Edited by rivitna, 16 September 2023 - 12:41 AM.

LockBit3 builder generates new RSA key pairs every time.

Ransom file extension is computed based on the RSA public key.

https://github.com/rivitna/Malware/blob/main/LockBit3/lb3_parse_cfg.py

# Decryption ID
decr_id = binascii.hexlify(rsa_pub_key[:8]).decode().upper()
print('decryption id: \"%s\"' % decr_id)
# GUID
guid = lb3_id.get_uuid_str(rsa_pub_key)
print('guid: \"%s\"' % guid)
# Ransom extension
victim_id = lb3_id.get_victim_id(guid)
print('ransom ext: \"%s\"' % ('.' + victim_id))
# Ransom note name
ransom_note_name = victim_id + '.' + RANSOM_NOTE_NAME
print('ransom note name: \"%s\"' % ransom_note_name)
# bot_id
bot_id = lb3_id.get_bot_id(guid, True)
print('bot_id: \"%s\"' % bot_id)
# Mutex name
mutex_name = lb3_id.get_bot_id(guid, False)
print('mutex name: \"Global\\%s\"' % mutex_name)

Yes, thank you for your research!
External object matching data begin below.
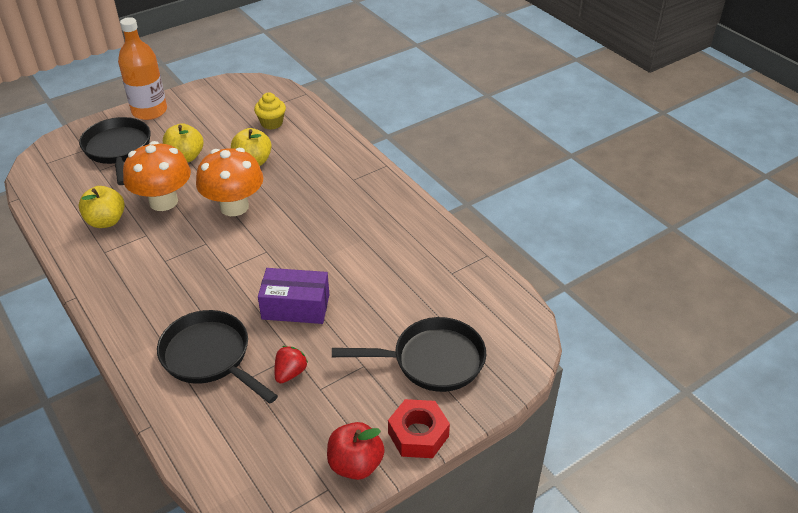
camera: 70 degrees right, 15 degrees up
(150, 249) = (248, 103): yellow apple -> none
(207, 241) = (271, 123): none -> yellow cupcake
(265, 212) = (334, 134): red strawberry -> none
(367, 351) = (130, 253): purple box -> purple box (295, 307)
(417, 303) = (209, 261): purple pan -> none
I have already used the LB3_PARSE_CFG.PY script to extract config.json from sample, if it is not protected by password. .

============= RESTART: D:\DATA\Python\rivitna\LB3\lb3_parse_cfg.py =============
Usage: D:\DATA\Python\rivitna\LB3\lb3_parse_cfg.py filename
helper code position: 00022BBB
helper code saved to file.
cfg data position: 00022E00
rnd seed: 40F4F6526B5B358A
compressed cfg data size: 2398
cfg data size: 2968
cfg data saved to file.
RSA public key saved to file.
decryption id: "F1073E18ABB7B2EF"
guid: "*******"
ransom ext: ".sfKkL7jHp"
ransom note name: "sfKkL7jHp.README.txt"
bot_id: "ad9f2a53e1254202d8eda50be1dc12d3"
mutex name: "Global\532a9fad024225e10ba5edd8d312dce1"
uid: "00000000000000000000000000000000"
ransom note saved to file.
JSON cfg data saved to file.

Edited by al1963, 16 September 2023 - 12:43 AM.

Super! If you know the password, use lb3_pass_dec and then lb3_parse_cfg

Edited by rivitna, 16 September 2023 - 12:51 AM.